## YOUR TASK
Repeat the records below line by line, exactly, finishing on the line that contains "Services and solutions".

## AVAILABLE DATA
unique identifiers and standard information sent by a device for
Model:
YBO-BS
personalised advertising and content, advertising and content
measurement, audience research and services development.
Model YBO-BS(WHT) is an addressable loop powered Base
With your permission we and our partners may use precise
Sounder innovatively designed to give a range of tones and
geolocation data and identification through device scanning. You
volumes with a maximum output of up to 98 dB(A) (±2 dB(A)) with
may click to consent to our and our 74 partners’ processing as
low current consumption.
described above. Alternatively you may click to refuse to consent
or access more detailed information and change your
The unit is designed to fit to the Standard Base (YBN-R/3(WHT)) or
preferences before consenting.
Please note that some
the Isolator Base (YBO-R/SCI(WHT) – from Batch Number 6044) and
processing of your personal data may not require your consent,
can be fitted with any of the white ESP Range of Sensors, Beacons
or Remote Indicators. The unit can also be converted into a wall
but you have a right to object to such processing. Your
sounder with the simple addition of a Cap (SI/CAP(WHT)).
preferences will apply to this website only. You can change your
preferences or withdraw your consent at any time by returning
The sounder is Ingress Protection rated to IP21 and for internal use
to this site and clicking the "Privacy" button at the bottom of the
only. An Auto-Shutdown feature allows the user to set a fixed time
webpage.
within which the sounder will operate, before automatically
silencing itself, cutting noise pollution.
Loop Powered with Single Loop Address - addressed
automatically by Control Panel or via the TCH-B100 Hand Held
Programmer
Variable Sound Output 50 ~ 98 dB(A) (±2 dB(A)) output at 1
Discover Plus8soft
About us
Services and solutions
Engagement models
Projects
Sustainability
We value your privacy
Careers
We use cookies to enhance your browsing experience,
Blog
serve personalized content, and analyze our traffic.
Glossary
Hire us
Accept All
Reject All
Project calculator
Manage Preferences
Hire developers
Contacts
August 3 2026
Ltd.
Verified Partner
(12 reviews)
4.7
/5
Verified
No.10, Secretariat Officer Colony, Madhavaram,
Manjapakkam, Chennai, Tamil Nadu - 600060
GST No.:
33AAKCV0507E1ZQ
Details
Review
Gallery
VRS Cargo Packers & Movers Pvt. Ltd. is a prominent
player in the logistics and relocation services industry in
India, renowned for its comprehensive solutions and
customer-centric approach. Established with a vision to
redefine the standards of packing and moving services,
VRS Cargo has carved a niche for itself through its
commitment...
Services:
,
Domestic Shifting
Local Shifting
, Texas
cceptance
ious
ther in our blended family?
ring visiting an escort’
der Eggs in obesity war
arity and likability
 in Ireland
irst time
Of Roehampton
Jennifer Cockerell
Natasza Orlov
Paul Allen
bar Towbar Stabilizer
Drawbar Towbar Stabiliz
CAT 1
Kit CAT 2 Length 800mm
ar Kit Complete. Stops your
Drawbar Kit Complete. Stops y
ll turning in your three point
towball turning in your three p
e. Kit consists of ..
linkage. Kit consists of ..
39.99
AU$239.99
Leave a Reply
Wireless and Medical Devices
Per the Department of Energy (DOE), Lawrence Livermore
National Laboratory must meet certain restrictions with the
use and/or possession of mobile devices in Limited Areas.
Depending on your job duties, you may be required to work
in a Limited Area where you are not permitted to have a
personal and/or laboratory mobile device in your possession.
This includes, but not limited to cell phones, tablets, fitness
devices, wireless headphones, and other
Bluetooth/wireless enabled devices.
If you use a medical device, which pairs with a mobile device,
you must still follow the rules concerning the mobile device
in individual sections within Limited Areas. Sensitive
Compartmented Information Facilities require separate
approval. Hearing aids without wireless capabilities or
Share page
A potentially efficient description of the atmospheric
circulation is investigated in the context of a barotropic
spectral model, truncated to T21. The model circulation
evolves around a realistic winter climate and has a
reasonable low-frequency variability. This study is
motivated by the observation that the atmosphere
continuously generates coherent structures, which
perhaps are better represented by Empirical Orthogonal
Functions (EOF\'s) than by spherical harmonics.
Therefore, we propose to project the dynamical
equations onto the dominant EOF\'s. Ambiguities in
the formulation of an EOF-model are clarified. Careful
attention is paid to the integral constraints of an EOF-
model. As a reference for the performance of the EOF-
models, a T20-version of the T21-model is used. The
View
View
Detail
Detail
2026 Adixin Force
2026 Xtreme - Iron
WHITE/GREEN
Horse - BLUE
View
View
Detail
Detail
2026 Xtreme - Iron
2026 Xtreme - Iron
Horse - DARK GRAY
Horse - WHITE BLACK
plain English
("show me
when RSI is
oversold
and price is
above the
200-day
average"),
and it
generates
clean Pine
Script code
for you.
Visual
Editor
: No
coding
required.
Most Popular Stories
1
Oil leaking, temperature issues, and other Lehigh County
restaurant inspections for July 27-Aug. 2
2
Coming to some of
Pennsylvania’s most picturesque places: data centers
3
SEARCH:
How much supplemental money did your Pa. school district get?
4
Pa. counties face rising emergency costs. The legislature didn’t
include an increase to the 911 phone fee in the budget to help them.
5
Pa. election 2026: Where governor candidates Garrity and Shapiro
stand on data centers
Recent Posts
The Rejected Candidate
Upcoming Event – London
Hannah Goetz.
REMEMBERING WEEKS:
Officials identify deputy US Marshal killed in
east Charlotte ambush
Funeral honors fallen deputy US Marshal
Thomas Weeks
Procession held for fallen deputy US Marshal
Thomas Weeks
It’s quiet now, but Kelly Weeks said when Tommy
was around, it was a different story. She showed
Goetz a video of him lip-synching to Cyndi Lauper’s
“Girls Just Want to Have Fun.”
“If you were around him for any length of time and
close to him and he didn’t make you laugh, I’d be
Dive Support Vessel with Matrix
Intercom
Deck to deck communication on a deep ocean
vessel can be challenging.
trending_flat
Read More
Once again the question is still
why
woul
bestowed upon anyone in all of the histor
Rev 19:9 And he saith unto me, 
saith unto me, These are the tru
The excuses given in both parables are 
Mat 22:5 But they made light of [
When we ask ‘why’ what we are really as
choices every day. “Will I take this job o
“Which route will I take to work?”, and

## OUTPUT BELOW
unique identifiers and standard information sent by a device for
Model:
YBO-BS
personalised advertising and content, advertising and content
measurement, audience research and services development.
Model YBO-BS(WHT) is an addressable loop powered Base
With your permission we and our partners may use precise
Sounder innovatively designed to give a range of tones and
geolocation data and identification through device scanning. You
volumes with a maximum output of up to 98 dB(A) (±2 dB(A)) with
may click to consent to our and our 74 partners’ processing as
low current consumption.
described above. Alternatively you may click to refuse to consent
or access more detailed information and change your
The unit is designed to fit to the Standard Base (YBN-R/3(WHT)) or
preferences before consenting.
Please note that some
the Isolator Base (YBO-R/SCI(WHT) – from Batch Number 6044) and
processing of your personal data may not require your consent,
can be fitted with any of the white ESP Range of Sensors, Beacons
or Remote Indicators. The unit can also be converted into a wall
but you have a right to object to such processing. Your
sounder with the simple addition of a Cap (SI/CAP(WHT)).
preferences will apply to this website only. You can change your
preferences or withdraw your consent at any time by returning
The sounder is Ingress Protection rated to IP21 and for internal use
to this site and clicking the "Privacy" button at the bottom of the
only. An Auto-Shutdown feature allows the user to set a fixed time
webpage.
within which the sounder will operate, before automatically
silencing itself, cutting noise pollution.
Loop Powered with Single Loop Address - addressed
automatically by Control Panel or via the TCH-B100 Hand Held
Programmer
Variable Sound Output 50 ~ 98 dB(A) (±2 dB(A)) output at 1
Discover Plus8soft
About us
Services and solutions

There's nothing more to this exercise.